Rural Kentucky prepares for changes ahead of hospital closure

Published: Jan. 27, 2020 at 3:51 PM EST
Email This Link
Share on Pinterest
Share on LinkedIn

Last week, the Tri-State area learned of the upcoming closure of Our Lady of Bellefonte Hospital this September.

The hospital employs more than 1,000 people who will have to find new jobs.

Residents have expressed concern about getting emergency care to those who live in rural Greenup County.

Greenup E911 covers 354 square miles. Once the Bellefonte ER closes its doors, some patients will have to be taken further to Ashland to King's Daughters Medical Center, and others to Southern Ohio Medical Center in Portsmouth.

"You may see a firetruck before you get an ambulance in some of these calls once the ER closes at Bellefonte," said Greenup County Public Safety Director Buford Hurley II.

He says the ambulances may be out of service longer, depending on the commute or how busy the other emergency rooms are. Thankfully area fire departments are already begin to step up and begin life-saving measures until EMS can arrive.

"If you have a time-sensitive emergency and you're in a rural area like a stroke, for example, or even a heart attack, those types of things," Hurley said. "We'll look at the possibility of flying you to get you to a trauma center."

They've been working with local fire departments to make sure they're prepared to provide emergency medical services until an ambulance can arrive and provide transport.

Charley Osborne lives in Greenup County and says he's devastated by the news.

"It's gonna make it hard on country people like I am," Osborne said.

He says he'll have to find a way to King's Daughters when in an emergency.

"You gotta get there as quick as you can," Osborne said. "Fifteen minutes might make a lot of difference."

He says he's worried about longer wait times at other hospitals with the influx of patients.

"There'll definitely be more wait time," Osborne said. "There's usually quite a bit of wait time already, it's gonna get worse. Be flooded with people."

WSAZ spoke with Dr. Richard Ford, chief medical officer and vice president of King's Daughters Medical Center.

He says there's a shortage of available emergency transport vehicles across the area.

"If you're in a vehicle for half an hour instead of 15 minutes, that's twice as long," Ford said. "Really reduces the access to the ambulances."

He says they'll be looking to help those affected counties increase their fleet.

Ford says King's Daughters plans to open an Urgent Care in Russell, Kentucky, to help with those types of emergencies. They currently have a walk-in clinic in Russell.

"We are expanding our services in the emergency room as we speak," Ford said. "Increasing the number of providers who can see patients and nursing staff."

He says they have the capability to expand their facility but have not had enough staff to do so previously.

Ford also says King's Daughters uses the same electronic records system as OLBH, so those looking to transfer medical records will be able to do so easily.

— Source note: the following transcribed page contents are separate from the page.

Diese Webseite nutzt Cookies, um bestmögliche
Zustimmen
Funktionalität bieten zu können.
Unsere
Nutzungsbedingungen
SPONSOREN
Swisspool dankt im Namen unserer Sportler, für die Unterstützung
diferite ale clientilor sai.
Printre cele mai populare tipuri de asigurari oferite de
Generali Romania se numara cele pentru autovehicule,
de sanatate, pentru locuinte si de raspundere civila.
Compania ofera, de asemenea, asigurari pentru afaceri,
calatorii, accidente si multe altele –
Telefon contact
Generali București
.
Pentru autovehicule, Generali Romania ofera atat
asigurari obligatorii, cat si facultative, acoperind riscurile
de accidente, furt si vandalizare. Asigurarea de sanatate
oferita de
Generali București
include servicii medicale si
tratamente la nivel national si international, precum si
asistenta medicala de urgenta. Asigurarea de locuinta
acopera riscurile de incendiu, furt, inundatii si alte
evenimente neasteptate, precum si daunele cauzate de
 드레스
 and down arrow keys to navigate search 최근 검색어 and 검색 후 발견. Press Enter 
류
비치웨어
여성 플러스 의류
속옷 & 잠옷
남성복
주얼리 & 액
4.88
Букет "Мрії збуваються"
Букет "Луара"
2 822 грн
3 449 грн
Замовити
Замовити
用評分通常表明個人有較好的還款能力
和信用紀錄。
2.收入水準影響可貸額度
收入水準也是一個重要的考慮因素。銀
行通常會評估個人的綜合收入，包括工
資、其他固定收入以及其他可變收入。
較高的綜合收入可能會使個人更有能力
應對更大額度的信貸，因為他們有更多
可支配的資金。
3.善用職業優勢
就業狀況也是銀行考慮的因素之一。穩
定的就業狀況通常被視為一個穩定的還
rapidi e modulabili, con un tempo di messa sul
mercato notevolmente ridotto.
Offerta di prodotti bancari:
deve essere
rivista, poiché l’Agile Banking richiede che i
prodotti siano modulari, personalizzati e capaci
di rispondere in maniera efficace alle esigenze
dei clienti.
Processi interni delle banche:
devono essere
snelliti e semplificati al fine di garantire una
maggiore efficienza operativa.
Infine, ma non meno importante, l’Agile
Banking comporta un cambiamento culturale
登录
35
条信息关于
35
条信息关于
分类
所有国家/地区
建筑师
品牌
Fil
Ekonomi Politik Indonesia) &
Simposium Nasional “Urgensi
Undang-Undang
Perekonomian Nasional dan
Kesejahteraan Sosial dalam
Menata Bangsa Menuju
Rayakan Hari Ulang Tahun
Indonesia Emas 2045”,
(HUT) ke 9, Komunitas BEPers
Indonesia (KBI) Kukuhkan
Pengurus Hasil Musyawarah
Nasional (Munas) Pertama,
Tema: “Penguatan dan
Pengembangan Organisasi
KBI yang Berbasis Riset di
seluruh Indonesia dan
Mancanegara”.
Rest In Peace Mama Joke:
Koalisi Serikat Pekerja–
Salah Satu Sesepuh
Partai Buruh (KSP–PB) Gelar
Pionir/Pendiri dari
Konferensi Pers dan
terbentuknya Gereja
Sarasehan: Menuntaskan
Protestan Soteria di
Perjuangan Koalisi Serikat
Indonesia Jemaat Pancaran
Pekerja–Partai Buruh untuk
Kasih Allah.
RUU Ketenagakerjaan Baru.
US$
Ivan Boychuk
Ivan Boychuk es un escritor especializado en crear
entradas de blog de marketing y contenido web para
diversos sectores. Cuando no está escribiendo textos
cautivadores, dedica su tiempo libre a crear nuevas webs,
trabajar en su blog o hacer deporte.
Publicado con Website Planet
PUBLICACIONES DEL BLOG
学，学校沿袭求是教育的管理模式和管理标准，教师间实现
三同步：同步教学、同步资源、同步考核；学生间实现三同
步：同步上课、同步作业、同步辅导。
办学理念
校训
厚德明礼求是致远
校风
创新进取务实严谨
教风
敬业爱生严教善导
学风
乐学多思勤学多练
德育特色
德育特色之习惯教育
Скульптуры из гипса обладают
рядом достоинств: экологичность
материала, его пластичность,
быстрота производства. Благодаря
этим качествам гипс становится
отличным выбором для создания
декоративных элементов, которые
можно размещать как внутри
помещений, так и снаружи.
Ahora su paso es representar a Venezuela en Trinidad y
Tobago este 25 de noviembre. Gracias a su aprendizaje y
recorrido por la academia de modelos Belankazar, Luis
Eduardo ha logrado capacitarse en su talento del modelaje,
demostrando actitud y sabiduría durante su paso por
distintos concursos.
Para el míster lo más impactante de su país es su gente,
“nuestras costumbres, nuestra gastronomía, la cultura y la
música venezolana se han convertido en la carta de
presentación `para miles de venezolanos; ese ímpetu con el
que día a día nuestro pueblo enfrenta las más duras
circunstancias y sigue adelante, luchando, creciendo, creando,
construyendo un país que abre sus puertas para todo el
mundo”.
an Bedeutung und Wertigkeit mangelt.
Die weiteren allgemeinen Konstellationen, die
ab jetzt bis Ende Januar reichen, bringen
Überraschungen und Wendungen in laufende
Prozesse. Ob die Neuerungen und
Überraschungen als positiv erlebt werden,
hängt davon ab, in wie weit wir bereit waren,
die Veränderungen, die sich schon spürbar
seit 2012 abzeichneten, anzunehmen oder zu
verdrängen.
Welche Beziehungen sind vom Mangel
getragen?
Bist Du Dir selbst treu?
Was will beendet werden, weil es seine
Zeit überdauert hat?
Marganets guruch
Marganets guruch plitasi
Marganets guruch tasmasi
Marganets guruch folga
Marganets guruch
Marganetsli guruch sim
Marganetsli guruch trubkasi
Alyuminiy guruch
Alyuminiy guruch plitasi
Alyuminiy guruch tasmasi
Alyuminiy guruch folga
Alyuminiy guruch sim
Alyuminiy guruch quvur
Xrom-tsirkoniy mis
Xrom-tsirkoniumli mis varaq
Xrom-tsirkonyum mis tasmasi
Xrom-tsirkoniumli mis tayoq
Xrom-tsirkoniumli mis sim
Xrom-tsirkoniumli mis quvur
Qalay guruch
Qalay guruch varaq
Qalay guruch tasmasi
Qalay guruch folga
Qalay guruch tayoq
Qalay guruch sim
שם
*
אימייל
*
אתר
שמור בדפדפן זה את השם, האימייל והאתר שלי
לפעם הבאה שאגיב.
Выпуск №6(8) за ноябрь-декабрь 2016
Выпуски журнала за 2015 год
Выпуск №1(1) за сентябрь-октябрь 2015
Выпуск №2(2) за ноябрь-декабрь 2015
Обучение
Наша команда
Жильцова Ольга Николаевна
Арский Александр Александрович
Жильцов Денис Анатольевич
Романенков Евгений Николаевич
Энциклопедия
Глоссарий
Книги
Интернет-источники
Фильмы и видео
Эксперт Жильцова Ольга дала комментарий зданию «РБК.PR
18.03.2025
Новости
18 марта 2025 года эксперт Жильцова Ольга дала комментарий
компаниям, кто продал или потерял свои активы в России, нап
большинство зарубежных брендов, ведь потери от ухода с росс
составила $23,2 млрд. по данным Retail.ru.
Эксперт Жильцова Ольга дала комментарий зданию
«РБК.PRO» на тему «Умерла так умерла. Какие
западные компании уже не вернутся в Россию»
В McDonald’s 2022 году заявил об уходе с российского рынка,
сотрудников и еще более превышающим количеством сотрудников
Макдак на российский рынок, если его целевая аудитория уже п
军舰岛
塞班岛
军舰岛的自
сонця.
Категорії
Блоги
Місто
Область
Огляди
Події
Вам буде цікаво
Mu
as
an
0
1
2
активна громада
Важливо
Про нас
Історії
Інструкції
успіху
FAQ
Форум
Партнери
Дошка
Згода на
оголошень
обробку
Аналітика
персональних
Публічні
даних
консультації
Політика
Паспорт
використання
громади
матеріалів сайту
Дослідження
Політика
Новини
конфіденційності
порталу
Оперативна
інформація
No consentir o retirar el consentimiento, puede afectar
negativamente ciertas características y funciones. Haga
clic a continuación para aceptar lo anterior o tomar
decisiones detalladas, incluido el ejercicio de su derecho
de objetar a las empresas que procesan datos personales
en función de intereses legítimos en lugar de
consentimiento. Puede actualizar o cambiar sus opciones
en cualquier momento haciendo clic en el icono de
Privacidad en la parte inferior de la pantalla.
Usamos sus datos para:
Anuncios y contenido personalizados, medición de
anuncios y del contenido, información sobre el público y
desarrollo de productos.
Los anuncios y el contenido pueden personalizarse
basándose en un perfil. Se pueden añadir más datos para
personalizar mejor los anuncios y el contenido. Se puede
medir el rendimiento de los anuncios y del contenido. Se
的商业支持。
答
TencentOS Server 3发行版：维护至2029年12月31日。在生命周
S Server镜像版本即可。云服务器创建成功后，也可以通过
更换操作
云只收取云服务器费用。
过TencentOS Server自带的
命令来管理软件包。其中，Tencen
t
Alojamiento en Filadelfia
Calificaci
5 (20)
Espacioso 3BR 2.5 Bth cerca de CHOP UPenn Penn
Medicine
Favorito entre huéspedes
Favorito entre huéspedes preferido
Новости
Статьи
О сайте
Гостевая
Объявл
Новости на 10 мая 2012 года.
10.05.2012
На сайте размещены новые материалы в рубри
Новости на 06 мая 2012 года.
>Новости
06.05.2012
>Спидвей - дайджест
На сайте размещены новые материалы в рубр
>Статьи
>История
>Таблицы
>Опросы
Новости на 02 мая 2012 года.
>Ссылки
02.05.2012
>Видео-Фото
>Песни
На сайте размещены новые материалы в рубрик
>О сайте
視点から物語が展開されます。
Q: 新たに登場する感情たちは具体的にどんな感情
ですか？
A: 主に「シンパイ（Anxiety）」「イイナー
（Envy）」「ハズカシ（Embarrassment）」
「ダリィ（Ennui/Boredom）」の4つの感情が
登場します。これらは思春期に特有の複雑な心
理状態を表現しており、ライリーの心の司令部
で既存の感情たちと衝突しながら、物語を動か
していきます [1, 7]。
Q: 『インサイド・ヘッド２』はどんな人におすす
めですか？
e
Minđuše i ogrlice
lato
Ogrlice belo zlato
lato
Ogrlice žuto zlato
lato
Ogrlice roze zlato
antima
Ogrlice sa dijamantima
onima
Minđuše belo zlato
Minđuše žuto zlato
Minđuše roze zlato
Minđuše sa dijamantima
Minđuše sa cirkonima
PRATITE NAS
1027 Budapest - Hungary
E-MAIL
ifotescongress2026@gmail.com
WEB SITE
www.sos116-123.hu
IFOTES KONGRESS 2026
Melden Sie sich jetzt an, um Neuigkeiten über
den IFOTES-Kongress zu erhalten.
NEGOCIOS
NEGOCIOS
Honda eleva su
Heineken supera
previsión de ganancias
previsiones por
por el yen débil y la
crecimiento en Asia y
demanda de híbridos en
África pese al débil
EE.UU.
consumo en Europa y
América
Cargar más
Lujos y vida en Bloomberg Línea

"Instead of being pressured to go find someplace immediately, they'll have the ability to know that they're future is secured."

He says King's Daughters has offered employment to many OLBH staff members already and will allow them to continue working at Our Lady of Bellefonte until operations cease.

“We in the healthcare system have never been able to help the other industry that we’ve lost,” said Ford. “When AK closed or when the folks moved from other industries away from our part of the world we’ve never been able to help very much. This is the first time when we’ve had one of these situations where we as a healthcare system have had the opportunity to really intervene and help. We’re looking forward to that.”